In this, Fiorito’s help goes to the point where the other, in his freedom, allows himself to be helped, Pope Francis explained. The help, therefore, is “a support guided by a discreet charity which, without abusing the limits, knows how to find even those desires of desires on which grace relies.”

“Spiritual help is help for freedom,” Pope Francis stressed.

Composed of spiritual reading cards 

Pope Francis then points out that the book is composed of spiritual “flashcards” in which Fiorito put down everything that was helpful in the authors. In some ways, explained the Pope, it is towards “the practice of the month of exercises, meaning that he put what did the most good to the authors he cited.”

“What Fiorito calls a ‘spiritual flashcard’ is a literary genre all its own, original,” the Pope affirmed. The topics dealt with in the notes had to fit on a horizontal sheet, sometimes without a margin, so that it could be read in a row.
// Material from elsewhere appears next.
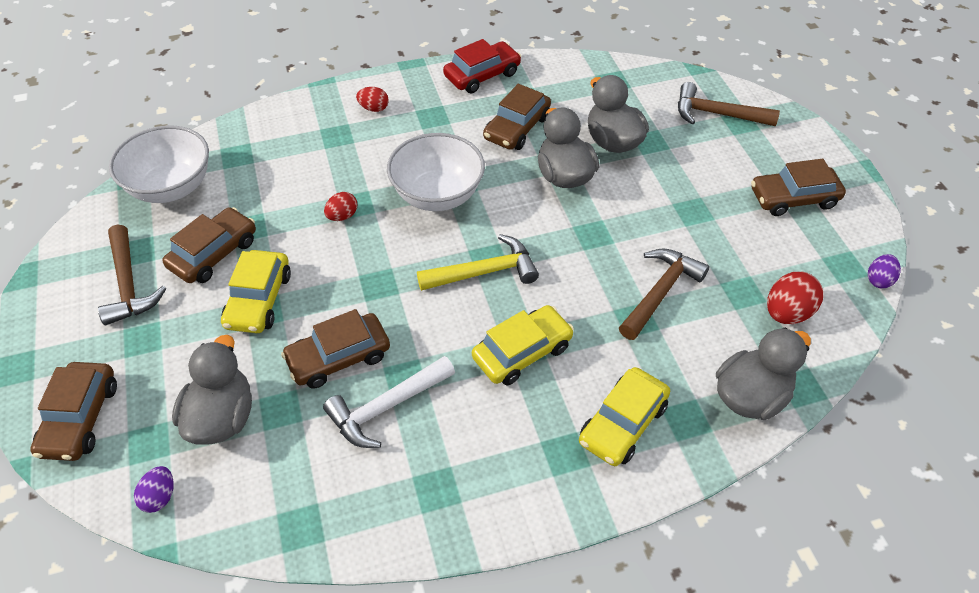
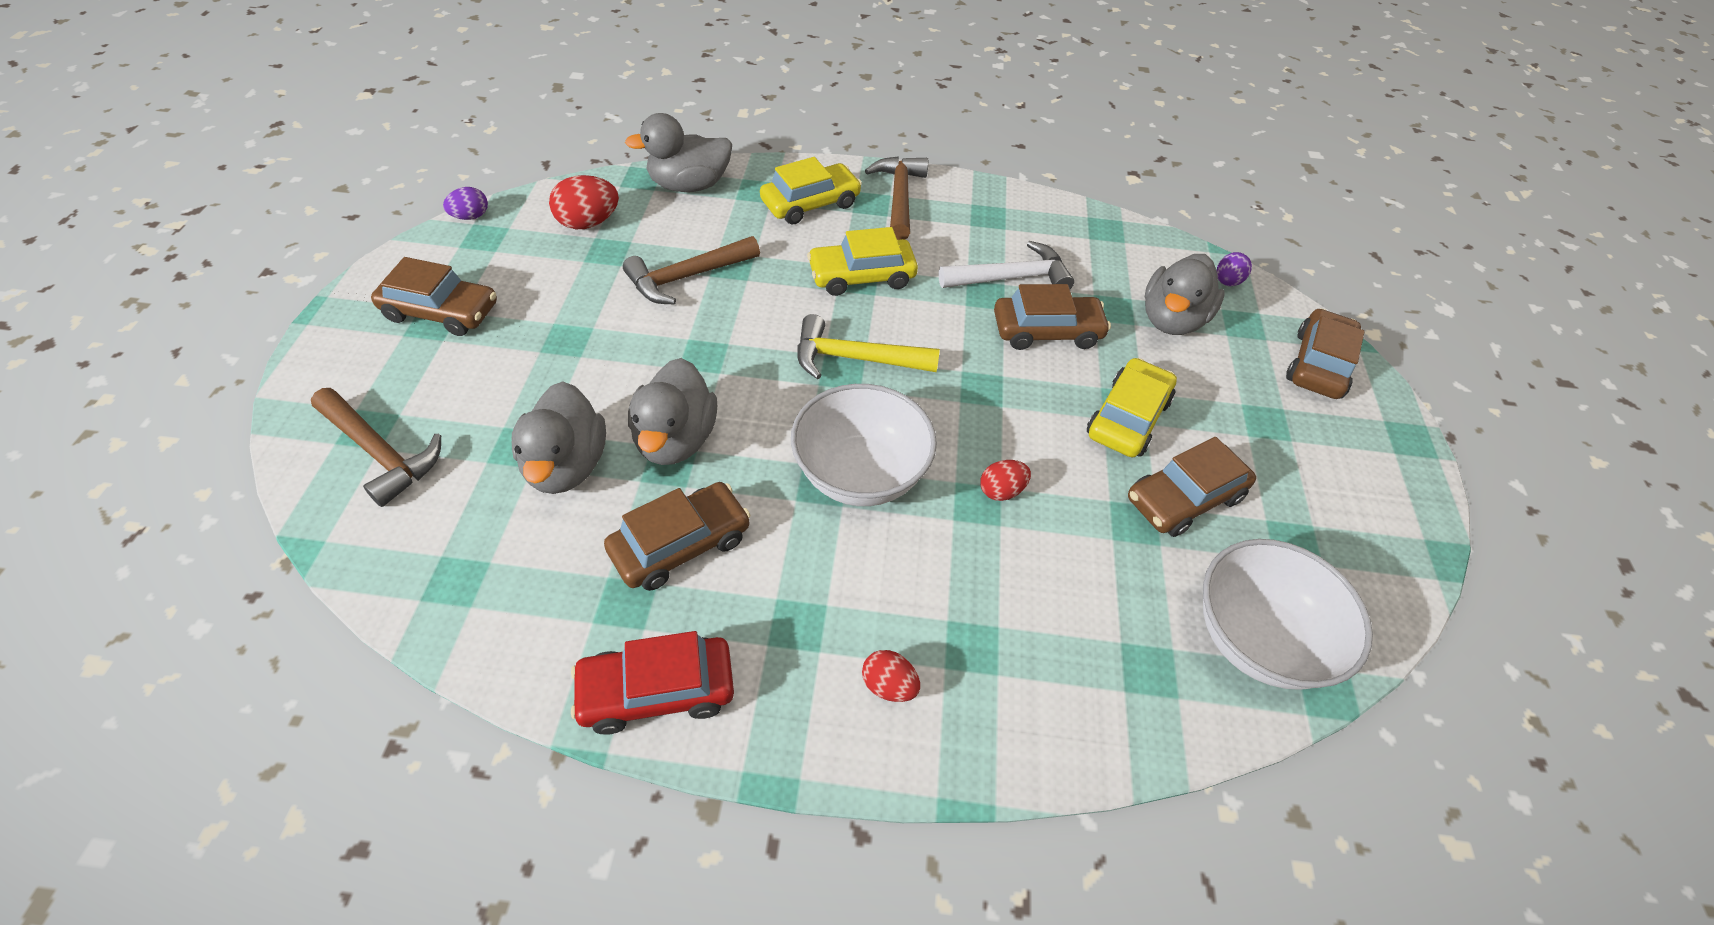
camera: 160 degrees left, 0 degrees up
(128, 284) = (1296, 494): brown hammer -> brown hammer (899, 197)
In these short, interesting and practical writings, Fiorito “made his own the texts of other authors, using them freely, commenting on them, annotating them.”

The Pope further noted that the conversion of this rich material into handy flashcards “is the result of a long work of contemplation and discernment.” Therefore, “what Ignatius calls reflection in order to obtain fruit – from what has been contemplated and that has done us good – in Fiorito’s hands, is transformed into a ruminated fruit and distributed in rations thinking about what the exercitant can and must assimilate in each stage of his exercises.”

In the face of this composite book written to provide help to both those who give and do the Spiritual Exercises, Pope Francis encourages the reader to read and use it “in the same dynamic and spirit in which it was written”, and highlighted the importance of the indexes and the text of the exercises which enrich the publication.

To reform and conform

Pope Francis goes on to point out that the aim is to “to give oneself time to feel the emotion of the Spirit and to seek in concrete terms the will of God through the reform of one’s own life.”

He explained that the concept of reform “is being expanded and deepened.” In the Spiritual Exercises, he noted, “reform” was not only in tension with what was once deformed, rather ‘reform’ is also conforming to what is new.

“To take on a new form: to conform to what is new, that is, what has life, has a style, has the criteria and the choices of the Lord. Reform does not have a functional character, nor one of self-perfection, but rather is aimed at mission, at the vocation of each of us in life,” Pope Francis said.

Illustrating this point further, Pope Francis recalled the example of St. Peter who was always called by the Lord to follow Him each time he confessed to be a sinner. He underlined that Our Lord perfected him, not in everything, but in what he needed to be a fisher of men and to shepherd His sheep.

“The Lord will not ask Peter to reform all the faults he carries with him from his past life; these faults – so many of them – will accompany him to the end,” the Pope said. He added that the Lord rather invited him to “go out of himself to proclaim the Gospel – a mission in which the past will be referred to with regard to certain things and not so much with regard to others.”

According to this model of the Gospel, “the focus and the inner form of the exercises, as Fiorito says, consist in the inner action of knowing, through discernment, the divine will on the relevant issues of our spiritual life,” he noted.

Concluding, Pope Francis expressed his hope that the book, in its dimension of small notes for the exercises in which it was written, “will help in the reform of life of all those who want to do the exercises.”

Cercare e trovare la volontà di Dio” is publication of Ancora Editrice – a Catholic-inspired publishing house.